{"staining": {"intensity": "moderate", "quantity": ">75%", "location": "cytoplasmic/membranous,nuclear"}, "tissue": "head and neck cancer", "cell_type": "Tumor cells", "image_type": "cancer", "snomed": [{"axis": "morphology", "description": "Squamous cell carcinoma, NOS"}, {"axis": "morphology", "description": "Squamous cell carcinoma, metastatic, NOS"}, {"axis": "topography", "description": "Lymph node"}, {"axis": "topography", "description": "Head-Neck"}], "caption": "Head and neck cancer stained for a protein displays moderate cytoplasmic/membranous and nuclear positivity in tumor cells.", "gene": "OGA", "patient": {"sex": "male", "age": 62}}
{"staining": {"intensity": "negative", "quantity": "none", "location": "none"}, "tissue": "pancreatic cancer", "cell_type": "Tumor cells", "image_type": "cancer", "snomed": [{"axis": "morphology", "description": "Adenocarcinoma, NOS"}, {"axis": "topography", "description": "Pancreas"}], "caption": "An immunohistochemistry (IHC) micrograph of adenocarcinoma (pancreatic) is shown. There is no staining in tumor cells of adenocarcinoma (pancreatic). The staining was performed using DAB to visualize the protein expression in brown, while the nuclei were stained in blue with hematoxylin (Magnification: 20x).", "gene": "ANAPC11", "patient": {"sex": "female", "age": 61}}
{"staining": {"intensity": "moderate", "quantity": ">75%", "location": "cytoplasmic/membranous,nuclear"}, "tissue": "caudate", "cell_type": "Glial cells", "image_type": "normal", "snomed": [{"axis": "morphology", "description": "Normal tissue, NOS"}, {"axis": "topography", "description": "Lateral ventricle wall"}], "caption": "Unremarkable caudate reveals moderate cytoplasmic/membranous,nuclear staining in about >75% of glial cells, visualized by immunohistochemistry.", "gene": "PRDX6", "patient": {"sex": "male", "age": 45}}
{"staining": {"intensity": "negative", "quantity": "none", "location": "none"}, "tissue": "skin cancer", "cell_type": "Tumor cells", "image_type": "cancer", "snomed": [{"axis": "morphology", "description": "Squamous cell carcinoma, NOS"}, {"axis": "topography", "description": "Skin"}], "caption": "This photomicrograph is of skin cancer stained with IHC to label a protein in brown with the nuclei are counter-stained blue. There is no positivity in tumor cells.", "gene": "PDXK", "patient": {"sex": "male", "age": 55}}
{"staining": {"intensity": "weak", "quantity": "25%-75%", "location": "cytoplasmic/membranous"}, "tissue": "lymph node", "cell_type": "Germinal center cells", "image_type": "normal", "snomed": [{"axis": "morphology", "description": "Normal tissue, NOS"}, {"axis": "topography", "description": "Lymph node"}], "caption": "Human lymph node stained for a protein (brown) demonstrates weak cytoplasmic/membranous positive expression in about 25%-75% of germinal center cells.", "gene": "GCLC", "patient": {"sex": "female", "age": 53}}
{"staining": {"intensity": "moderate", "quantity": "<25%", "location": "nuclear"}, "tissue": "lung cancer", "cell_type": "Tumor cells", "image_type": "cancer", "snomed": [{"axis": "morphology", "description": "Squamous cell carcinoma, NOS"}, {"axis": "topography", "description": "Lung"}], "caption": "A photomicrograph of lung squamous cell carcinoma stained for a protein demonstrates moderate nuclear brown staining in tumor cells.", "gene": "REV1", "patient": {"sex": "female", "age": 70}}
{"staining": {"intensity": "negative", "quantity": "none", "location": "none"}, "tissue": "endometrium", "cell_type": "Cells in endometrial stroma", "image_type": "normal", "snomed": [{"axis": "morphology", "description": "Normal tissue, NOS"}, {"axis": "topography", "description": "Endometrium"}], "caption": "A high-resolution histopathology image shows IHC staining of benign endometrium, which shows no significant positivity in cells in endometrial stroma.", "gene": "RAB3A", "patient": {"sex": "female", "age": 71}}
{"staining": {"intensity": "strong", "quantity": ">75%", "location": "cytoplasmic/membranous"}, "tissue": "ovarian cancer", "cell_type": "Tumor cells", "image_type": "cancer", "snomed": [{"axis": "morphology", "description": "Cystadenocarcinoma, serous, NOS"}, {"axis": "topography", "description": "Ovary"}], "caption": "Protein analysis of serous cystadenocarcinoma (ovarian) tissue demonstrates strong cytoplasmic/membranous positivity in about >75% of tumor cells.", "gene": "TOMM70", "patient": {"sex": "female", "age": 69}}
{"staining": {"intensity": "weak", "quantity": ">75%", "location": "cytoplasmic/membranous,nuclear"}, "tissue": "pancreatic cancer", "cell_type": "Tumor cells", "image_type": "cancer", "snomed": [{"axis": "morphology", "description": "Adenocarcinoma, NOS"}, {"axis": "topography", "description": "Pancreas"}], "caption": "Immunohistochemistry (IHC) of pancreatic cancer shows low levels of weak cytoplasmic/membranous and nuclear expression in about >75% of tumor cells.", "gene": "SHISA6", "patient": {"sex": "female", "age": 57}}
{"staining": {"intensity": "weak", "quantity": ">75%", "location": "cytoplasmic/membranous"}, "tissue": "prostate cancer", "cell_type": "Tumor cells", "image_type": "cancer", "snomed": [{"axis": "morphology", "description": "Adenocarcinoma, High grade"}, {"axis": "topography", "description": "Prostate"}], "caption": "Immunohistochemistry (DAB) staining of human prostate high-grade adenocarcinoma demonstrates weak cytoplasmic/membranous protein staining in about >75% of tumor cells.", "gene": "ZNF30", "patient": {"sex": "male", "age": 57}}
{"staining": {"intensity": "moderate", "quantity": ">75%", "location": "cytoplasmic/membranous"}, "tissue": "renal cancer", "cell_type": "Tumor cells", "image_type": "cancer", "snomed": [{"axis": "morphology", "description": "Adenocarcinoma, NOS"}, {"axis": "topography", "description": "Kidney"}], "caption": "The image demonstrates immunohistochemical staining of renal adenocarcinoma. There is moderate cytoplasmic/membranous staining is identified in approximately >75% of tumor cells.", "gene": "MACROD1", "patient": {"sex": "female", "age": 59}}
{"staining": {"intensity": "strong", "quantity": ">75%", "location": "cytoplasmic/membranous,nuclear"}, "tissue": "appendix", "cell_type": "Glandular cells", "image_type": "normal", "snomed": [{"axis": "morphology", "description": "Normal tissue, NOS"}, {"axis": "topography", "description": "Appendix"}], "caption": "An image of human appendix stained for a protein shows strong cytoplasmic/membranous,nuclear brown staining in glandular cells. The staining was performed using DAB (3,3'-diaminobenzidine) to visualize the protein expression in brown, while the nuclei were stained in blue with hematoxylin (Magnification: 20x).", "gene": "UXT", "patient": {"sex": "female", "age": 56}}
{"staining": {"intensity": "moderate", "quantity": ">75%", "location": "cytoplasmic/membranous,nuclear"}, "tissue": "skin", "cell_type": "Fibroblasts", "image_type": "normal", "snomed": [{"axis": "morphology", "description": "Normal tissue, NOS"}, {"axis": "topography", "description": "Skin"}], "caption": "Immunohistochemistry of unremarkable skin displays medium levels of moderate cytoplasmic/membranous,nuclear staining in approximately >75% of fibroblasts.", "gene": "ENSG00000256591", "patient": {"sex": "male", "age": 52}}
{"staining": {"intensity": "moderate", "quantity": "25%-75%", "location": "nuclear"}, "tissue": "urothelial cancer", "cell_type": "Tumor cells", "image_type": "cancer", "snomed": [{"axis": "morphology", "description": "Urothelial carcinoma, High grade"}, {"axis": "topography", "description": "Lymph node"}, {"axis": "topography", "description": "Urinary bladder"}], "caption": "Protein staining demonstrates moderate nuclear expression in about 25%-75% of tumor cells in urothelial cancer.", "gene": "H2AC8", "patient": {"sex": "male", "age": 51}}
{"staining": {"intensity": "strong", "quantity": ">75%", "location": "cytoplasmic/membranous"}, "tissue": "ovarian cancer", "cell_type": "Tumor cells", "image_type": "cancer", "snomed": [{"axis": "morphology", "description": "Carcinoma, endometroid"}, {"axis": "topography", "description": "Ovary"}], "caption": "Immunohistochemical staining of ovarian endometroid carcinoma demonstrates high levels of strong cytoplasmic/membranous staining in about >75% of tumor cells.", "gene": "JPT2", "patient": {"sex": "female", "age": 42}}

============

Print only the lines that run from the start of the listing to the line bearing "immunohistochemistry (IHC) micrograph"; please keep the first line and that last one, exactly as they appear.

_Task response_.
{"staining": {"intensity": "moderate", "quantity": ">75%", "location": "cytoplasmic/membranous,nuclear"}, "tissue": "head and neck cancer", "cell_type": "Tumor cells", "image_type": "cancer", "snomed": [{"axis": "morphology", "description": "Squamous cell carcinoma, NOS"}, {"axis": "morphology", "description": "Squamous cell carcinoma, metastatic, NOS"}, {"axis": "topography", "description": "Lymph node"}, {"axis": "topography", "description": "Head-Neck"}], "caption": "Head and neck cancer stained for a protein displays moderate cytoplasmic/membranous and nuclear positivity in tumor cells.", "gene": "OGA", "patient": {"sex": "male", "age": 62}}
{"staining": {"intensity": "negative", "quantity": "none", "location": "none"}, "tissue": "pancreatic cancer", "cell_type": "Tumor cells", "image_type": "cancer", "snomed": [{"axis": "morphology", "description": "Adenocarcinoma, NOS"}, {"axis": "topography", "description": "Pancreas"}], "caption": "An immunohistochemistry (IHC) micrograph of adenocarcinoma (pancreatic) is shown. There is no staining in tumor cells of adenocarcinoma (pancreatic). The staining was performed using DAB to visualize the protein expression in brown, while the nuclei were stained in blue with hematoxylin (Magnification: 20x).", "gene": "ANAPC11", "patient": {"sex": "female", "age": 61}}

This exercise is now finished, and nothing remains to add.